SOURCE EXTRACT:
Start of Block
[PATCH 1/3] mm/hmm: Add hmm_range_fault_unlockable() for mmap lock-drop support

From: Stanislav Kinsburskii

Date: Thu Apr 30 2026 - 21:20:40 EST

Add hmm_range_fault_unlockable(), a new HMM entry point that allows the
mmap read lock to be dropped during page faults. This follows the
int *locked pattern from get_user_pages_remote() in mm/gup.c: callers
pass an int *locked variable indicating they can handle the lock being
dropped.

When locked is non-NULL, hmm_vma_fault() adds FAULT_FLAG_ALLOW_RETRY
and FAULT_FLAG_KILLABLE to the fault flags passed to handle_mm_fault().
If the fault handler drops the mmap lock (returning VM_FAULT_RETRY or
VM_FAULT_COMPLETED), the function sets *locked = 0 and returns 0,
signalling the caller to restart its walk with a fresh notifier
sequence. Fatal signals are checked before returning, matching GUP
behavior. The caller is responsible for re-acquiring the lock and
restarting from the beginning, since previously collected PFNs may be
stale after the lock was dropped.

The existing hmm_range_fault() is refactored into a thin wrapper that
calls hmm_range_fault_unlockable(range, NULL). Passing NULL means
FAULT_FLAG_ALLOW_RETRY is never set, preserving existing behavior for
all current callers with no functional change.

Faulting hugetlb pages is not supported on the unlockable path: if a
hugetlb page requires faulting, -EFAULT is returned. This is because
walk_hugetlb_range() holds hugetlb_vma_lock_read across the callback
and unconditionally unlocks on return; if the mmap lock is dropped
inside the callback the VMA may be freed, making the walk framework's
unlock a use-after-free. Hugetlb pages already present in page tables
are handled normally.

Documentation/mm/hmm.rst is updated with a new section describing the
unlockable API, its usage pattern, and the hugetlb limitation.

Signed-off-by: Stanislav Kinsburskii <skinsburskii@xxxxxxxxxxxxxxxxxxx>
---
Documentation/mm/hmm.rst | 89 +++++++++++++++++++++++++++++++++++++++++++++
include/linux/hmm.h | 1 +
mm/hmm.c | 91 +++++++++++++++++++++++++++++++++++++++++-----
3 files changed, 172 insertions(+), 9 deletions(-)

diff --git a/Documentation/mm/hmm.rst b/Documentation/mm/hmm.rst
index 7d61b7a8b65b7..13874b4dfd5f4 100644
--- a/Documentation/mm/hmm.rst
+++ b/Documentation/mm/hmm.rst
@@ -208,6 +208,95 @@ invalidate() callback. That lock must be held before calling
mmu_interval_read_retry() to avoid any race with a concurrent CPU page table
update.
End of Block
EXPLORE THE MATERIAL:
A. Summarize the HMM patch in two sentences.
B. Answer these questions from the HMM patch, one answer per line, marked as the questions are:
(i) Which two fault flags does hmm_vma_fault() add when locked is non-NULL?
(ii) What does the unlockable path return if a hugetlb page requires faulting?
(iii) How many insertions and deletions does the patch report across its three files?
C. Carry on the HMM patch from the point at which it ends.

SUPPLIED INFORMATION:
Start of Block
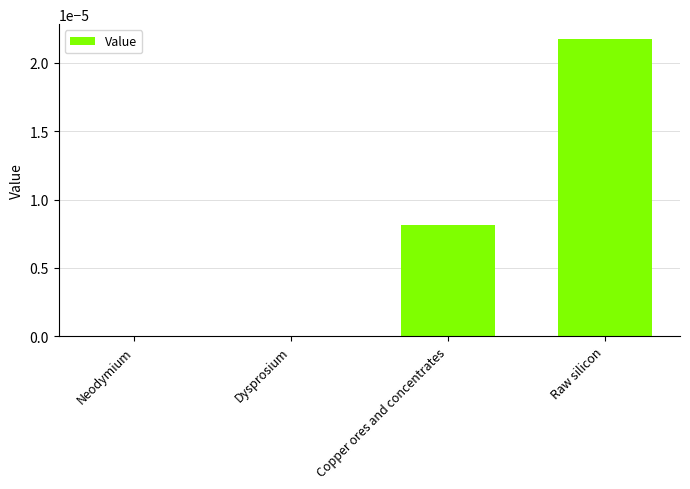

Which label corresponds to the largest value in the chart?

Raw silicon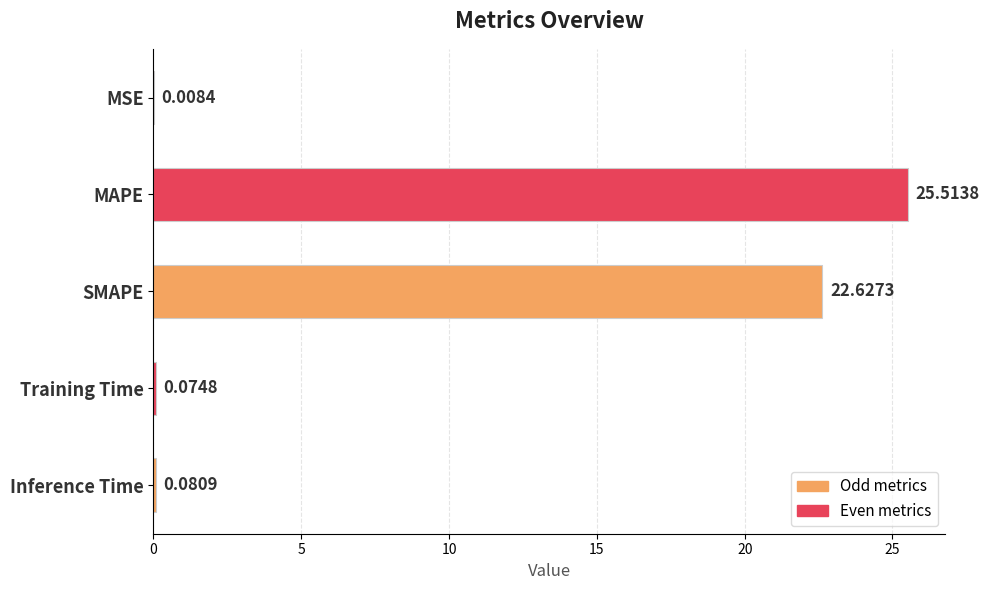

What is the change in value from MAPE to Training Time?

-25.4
End of Block
Start of Block
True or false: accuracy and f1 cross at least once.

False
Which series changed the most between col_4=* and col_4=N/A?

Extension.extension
End of Block
RESPONSES:
A. The patch adds hmm_range_fault_unlockable(), a new HMM entry point that allows the mmap read lock to be dropped during page faults by following the int *locked pattern from get_user_pages_remote(). It also turns hmm_range_fault() into a thin wrapper that passes NULL so current callers see no functional change, returns -EFAULT when a hugetlb page requires faulting on the unlockable path, and adds a section on the new API to Documentation/mm/hmm.rst.

B.
(i) FAULT_FLAG_ALLOW_RETRY and FAULT_FLAG_KILLABLE
(ii) -EFAULT
(iii) 172 insertions and 9 deletions

C.
+Scalable lock-drop support (hmm_range_fault_unlockable)
+=======================================================
+
+Some page fault handlers (e.g., userfaultfd) require the mmap lock to be
+dropped during fault resolution. Drivers that need to support such mappings
+can use::
+
+ int hmm_range_fault_unlockable(struct hmm_range *range, int *locked);
+
+This follows the same ``int *locked`` pattern used by ``get_user_pages_remote()``
+in ``mm/gup.c``. The caller sets ``*locked = 1`` and holds the mmap read lock
+before calling. If the lock is dropped during the fault (VM_FAULT_RETRY or
+VM_FAULT_COMPLETED), the function returns 0 with ``*locked = 0``, signalling
+the caller to restart its walk with a fresh notifier sequence. The caller is
+responsible for re-acquiring the lock and restarting from the beginning, since
+previously collected PFNs may be stale.
+
+The usage pattern is::
+
+ int driver_populate_range_unlockable(...)
+ {
+ struct hmm_range range;
+ int locked;
+ ...
+
+ range.notifier = &interval_sub;
+ range.start = ...;
+ range.end = ...;
+ range.hmm_pfns = ...;
+
+ if (!mmget_not_zero(interval_sub->notifier.mm))
+ return -EFAULT;
+
+ again:
+ range.notifier_seq = mmu_interval_read_begin(&interval_sub);
+ locked = 1;
+ mmap_read_lock(mm);
+ ret = hmm_range_fault_unlockable(&range, &locked);
+ if (locked)
+ mmap_read_unlock(mm);
+ if (ret) {
+ if (ret == -EBUSY)
+ goto again;
+ return ret;
+ }
+ if (!locked)
+ goto again;
+
+ take_lock(driver->update);
+ if (mmu_interval_read_retry(&ni, range.notifier_seq) {
+ release_lock(driver->update);
+ goto again;
+ }
+
+ /* Use pfns array content to update device page table,
+ * under the update lock */
+
+ release_lock(driver->update);
+ return 0;
+ }
+
+Passing ``locked = NULL`` to ``hmm_range_fault_unlockable()`` is equivalent to
+calling ``hmm_range_fault()`` — the lock will never be dropped.
+
+Note: hugetlb pages are not supported with the unlockable path. If a hugetlb
+page requires faulting during an ``hmm_range_fault_unlockable()`` call,
+``-EFAULT`` is returned. Hugetlb pages that are already present in page tables
+are handled normally.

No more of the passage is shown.